Is it strange to want to save on your ceremony and use that money for an amazing honeymoon? Is it even more strange to feel that way when you are obsessed with weddings? I met my husband while an undergraduate and he was an active duty Air Force officer. Just months into our relationship, he moved across the country and for the next five years, we were long distance. Few of our friends and family understood why we bothered. A select few voiced their disapproval and discomfort–my partner was 14 years my senior and, sit down for this one, a different race and religion. We persisted. On March 6, 2012, he proposed in Washington, D.C. on the steps of the Lincoln Memorial where Martin Luther King, Jr. gave his historic, “I Have A Dream” speech. It was perfect. My “yes” was immediate and resounding. I wanted to marry this man—I did not particularly want a wedding. I did not want to deal with whether or not to invite family who were reluctantly supportive. I didn’t want to deal with choosing whether we should get married somewhere close to his family, or mine. I didn’t want to deal with myself as a bride. I had a general self-awareness of my personality, but did not have the vocabulary or tools to fully understand how it would impact my wedding. As it turns out, my basic personality type is Type One: Reformer. I am principled and purposeful, and under stress, I can be self-righteous and condemnatory towards others. In short, a huge party for which I was 100% responsible could have been a recipe for disaster. However, being a Reformer also means that I’m hopeful and that I have a deep sense of purpose. What better way to prove all the naysayers wrong than to not consider them at all? We opted for a wedding with 60 of our closest, most supportive friends and relatives—that list quickly grew to 110. And to avoid any fear of becoming my worst self, I hired a wedding planner.

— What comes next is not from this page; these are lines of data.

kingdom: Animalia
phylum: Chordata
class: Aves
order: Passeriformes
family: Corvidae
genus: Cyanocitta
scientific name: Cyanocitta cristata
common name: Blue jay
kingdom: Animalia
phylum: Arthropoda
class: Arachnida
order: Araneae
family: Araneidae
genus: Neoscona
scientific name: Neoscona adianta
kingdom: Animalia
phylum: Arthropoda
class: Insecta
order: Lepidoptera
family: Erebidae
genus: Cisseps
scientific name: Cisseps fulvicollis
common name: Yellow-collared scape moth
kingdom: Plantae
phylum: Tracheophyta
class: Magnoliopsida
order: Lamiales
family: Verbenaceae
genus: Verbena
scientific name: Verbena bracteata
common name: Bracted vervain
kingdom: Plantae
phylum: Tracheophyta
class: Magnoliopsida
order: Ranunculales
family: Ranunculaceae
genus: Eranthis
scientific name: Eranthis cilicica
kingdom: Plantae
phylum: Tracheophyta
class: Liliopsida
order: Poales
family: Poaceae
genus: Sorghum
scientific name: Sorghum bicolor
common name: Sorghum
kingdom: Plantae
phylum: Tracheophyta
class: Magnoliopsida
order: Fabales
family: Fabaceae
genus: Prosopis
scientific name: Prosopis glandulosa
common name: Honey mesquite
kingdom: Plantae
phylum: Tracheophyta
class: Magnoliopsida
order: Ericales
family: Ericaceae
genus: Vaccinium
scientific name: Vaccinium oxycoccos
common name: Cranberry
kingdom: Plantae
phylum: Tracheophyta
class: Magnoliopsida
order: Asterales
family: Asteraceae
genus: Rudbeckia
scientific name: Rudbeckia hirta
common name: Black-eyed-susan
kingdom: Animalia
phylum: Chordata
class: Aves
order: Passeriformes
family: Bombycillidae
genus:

No matter the circumstances, your wedding will be one of the most important days of your life. Not because it’s your biggest achievement, but because it’s one of few things that shines light on our personality and values. With a long list of choices and selections, how you choose to tell your love story on your wedding day says a lot about you. The first step to staying true to yourself is being able to understand who you are. That’s where the Enneagram map comes in. According to the Enneagram Institute, the Enneagram is a 3 x 3 arrangement of nine personality types in three Centers. There are three types in the Instinctive Center, three in the Feeling Center, and three in the Thinking Center, as shown below. Each Center consists of three personality types that have in common the assets and liabilities of that Center.
Type One: The Reformer is principled, purposeful, self-controlled, and perfectionistic.
Type Two: The Helper is generous, demonstrative, people-pleasing, and possessive.
Type Three: The Achiever is adaptable, excelling, driven, and image-conscious.
Type Four: The Individualist is expressive, dramatic, self-absorbed, and temperamental.
Type Five: The Investigator is perceptive, innovative, secretive, and isolated.
Type Six: The Loyalist is engaging, responsible, anxious, and suspicious.
Type Seven: The Inthusiast is spontaneous, versatile, acquisitive, and scattered.
Type Eight: The Challenger is self-confident, decisive, willful, and confrontational.
Type Nine: The Peacemaker is receptive, reassuring, complacent, and resigned.